I CONTINUED WITH MY CHINESE TUTORIALS
in Fuling, alternating between Teacher Kong and Teacher Liao. We always started classes with small talk, and often Teacher Liao told me about what she had watched on television the night before. Like most of my friends in
Fuling, she watched an enormous amount of television, and one day she came to class particularly interested in what she had seen.

“Last night there was a
waiguoren
on television,” she said, “He was speaking Chinese.”

“Was it Da Shan?”

“No, it wasn't Da Shan; his Chinese wasn't nearly as good as Da Shan's. His Chinese wasn't as good as
yours
.”

“That can't be true.”

“Actually, his grammar was better than yours, but his pronunciation was worse. His tones were bad.”

“I don't believe it.”

“I'm not kidding,” she said. “I think your Chinese is better than that of the
waiguoren
who was on television. And if you improved your grammar, it would be much better.”

“Where was he from?”

“Australia. He was very ugly—he had bad skin and very long hair. He was extremely hard to look at.”

For a moment we sat there, silent in our shared distaste for the longhaired
waiguoren
with bad tones on television. Then we started class, and Teacher Liao paid particularly close attention to my grammar.

After that she kept me updated on the
waiguoren
who appeared on television. For the most part it was a small and select group, with Da Shan as the mainstay, and all of the regulars were very good at Chinese—it was clear that I still had years to go before I could enter that league. But Teacher Liao apparently felt that there was hope, and occasionally a
waiguoren
with tone problems would appear and she would criticize him mercilessly. Always she was careful to point out any physical defects or shortcomings, especially if the
waiguoren
was fat. Teacher Liao was an extremely slender woman and she did not like fat
waiguoren
.

There was still a certain formality to our relationship, but it had become a comfortable formality—the Chinese relationship between a teacher and a student. She took pride in my progress, and now that I was starting to read newspapers she carefully reviewed the
Chongqing Evening Times
and clipped articles that we could use in class. She liked clipping stories about the Japanese atrocities of World War II, and she also liked stories about Hong Kong's improvements since its return to
the Motherland (great things had happened in those three months). Occasionally she could not help but select articles that criticized America's imperialist tendencies. In late September, when France complained about American sanctions of Iran, our tutorials consisted of a slew of stories condemning America's role as “the policeman of the world.” But even in those classes there was no tension; our Opium Wars were long finished, and we had learned how to deal with each other. Both of us had changed, but probably I had changed the most: I was no longer strictly a
waiguoren
, neither in her eyes nor in my own.

I liked Teacher Liao because now I could see that she was a very traditional Chinese woman—in my mind, she was the most Chinese person I ever came to know in Fuling. She refused to allow a
waiguoren
to condescend to her, because she was a fiercely proud woman, but at the same time she was capable of extending this pride to me after months of work. Along with her pride, she had a strong sense of propriety and tradition. She didn't dress in revealing clothes like many other young women did, and she didn't Westernize her hair by dyeing. Unlike Teacher Kong, she refused to have our classes in my apartment. Teacher Liao was a married woman and I was a single man, and people might talk if she spent six hours a week in my home. We always met in my office.

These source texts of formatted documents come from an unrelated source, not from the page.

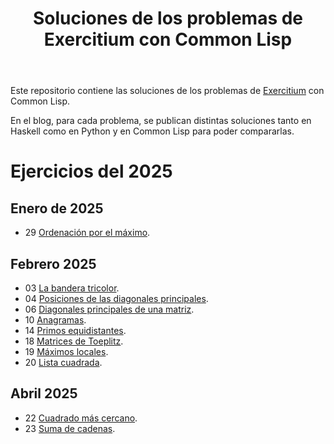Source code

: #+TITLE: Soluciones de los problemas de Exercitium con Common Lisp

Este repositorio contiene las soluciones de los problemas de [[https://jaalonso.github.io/exercitium][Exercitium]]
con Common Lisp.

En el blog, para cada problema, se publican distintas soluciones tanto
en Haskell como en Python y en Common Lisp para poder compararlas.

* Ejercicios del 2025

** Enero de 2025
+ 29 [[./src/ordenados-por-maximo.lisp][Ordenación por el máximo]].

** Febrero 2025
+ 03 [[./src/bandera-tricolor.lisp][La bandera tricolor]].
+ 04 [[./src/posiciones-diagonales-principales.lisp][Posiciones de las diagonales principales]].
+ 06 [[./src/diagonales-principales.lisp][Diagonales principales de una matriz]].
+ 10 [[./src/anagramas.lisp][Anagramas]].
+ 14 [[./src/primos-equidistantes.lisp][Primos equidistantes]].
+ 18 [[./src/matriz-Toeplitz.lisp][Matrices de Toeplitz]].
+ 19 [[./src/maximos-locales.lisp][Máximos locales]].
+ 20 [[./src/lista-cuadrada.lisp][Lista cuadrada]].

** Abril 2025
+ 22 [[./src/cuadrado-mas-cercano.hs][Cuadrado más cercano]].
+ 23 [[./src/suma-de-cadenas.lisp][Suma de cadenas]].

I also liked studying with Teacher Liao because I could get some sense of the prevailing Chinese attitude to nearly any issue by simply asking her, because she was so Chinese, and often I used our classes to untangle things that I had seen or heard in my encounters with other people. For a while I was intrigued by the Chinese fascination with Hitler—if you ever talked with Old Hundred Names about the Führer, they generally gave good reviews. The summer before in Xi'an, I had known a German student who was disturbed by the way many Chinese became excited when they discovered her nationality.